■ **EXTRACTED RECORDS**
## START

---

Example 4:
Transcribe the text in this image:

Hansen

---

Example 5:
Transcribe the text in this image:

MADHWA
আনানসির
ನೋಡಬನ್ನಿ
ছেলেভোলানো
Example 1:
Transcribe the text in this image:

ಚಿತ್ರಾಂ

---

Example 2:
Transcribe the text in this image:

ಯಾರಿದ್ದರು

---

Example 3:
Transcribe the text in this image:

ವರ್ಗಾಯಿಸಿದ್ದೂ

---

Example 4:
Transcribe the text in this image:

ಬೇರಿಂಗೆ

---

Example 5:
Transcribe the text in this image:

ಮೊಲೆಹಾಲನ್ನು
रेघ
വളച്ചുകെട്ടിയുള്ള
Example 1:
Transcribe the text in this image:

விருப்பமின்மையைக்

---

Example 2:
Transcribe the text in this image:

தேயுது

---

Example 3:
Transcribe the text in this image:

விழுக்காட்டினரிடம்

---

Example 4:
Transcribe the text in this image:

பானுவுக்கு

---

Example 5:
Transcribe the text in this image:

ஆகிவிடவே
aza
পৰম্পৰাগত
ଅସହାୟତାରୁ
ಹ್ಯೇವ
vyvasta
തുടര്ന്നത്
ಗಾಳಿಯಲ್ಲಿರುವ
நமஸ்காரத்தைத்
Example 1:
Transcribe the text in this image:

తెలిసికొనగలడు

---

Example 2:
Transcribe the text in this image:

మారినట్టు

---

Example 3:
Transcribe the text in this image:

## END

■ **WORK REQUIRED**
Reproduce the records verbatim from their very first line down to and including the line that contains "తెలిసికొనగలడు".

■ **RESPONSE TO THE EXERCISE**
---

Example 4:
Transcribe the text in this image:

Hansen

---

Example 5:
Transcribe the text in this image:

MADHWA
আনানসির
ನೋಡಬನ್ನಿ
ছেলেভোলানো
Example 1:
Transcribe the text in this image:

ಚಿತ್ರಾಂ

---

Example 2:
Transcribe the text in this image:

ಯಾರಿದ್ದರು

---

Example 3:
Transcribe the text in this image:

ವರ್ಗಾಯಿಸಿದ್ದೂ

---

Example 4:
Transcribe the text in this image:

ಬೇರಿಂಗೆ

---

Example 5:
Transcribe the text in this image:

ಮೊಲೆಹಾಲನ್ನು
रेघ
വളച്ചുകെട്ടിയുള്ള
Example 1:
Transcribe the text in this image:

விருப்பமின்மையைக்

---

Example 2:
Transcribe the text in this image:

தேயுது

---

Example 3:
Transcribe the text in this image:

விழுக்காட்டினரிடம்

---

Example 4:
Transcribe the text in this image:

பானுவுக்கு

---

Example 5:
Transcribe the text in this image:

ஆகிவிடவே
aza
পৰম্পৰাগত
ଅସହାୟତାରୁ
ಹ್ಯೇವ
vyvasta
തുടര്ന്നത്
ಗಾಳಿಯಲ್ಲಿರುವ
நமஸ்காரத்தைத்
Example 1:
Transcribe the text in this image:

తెలిసికొనగలడు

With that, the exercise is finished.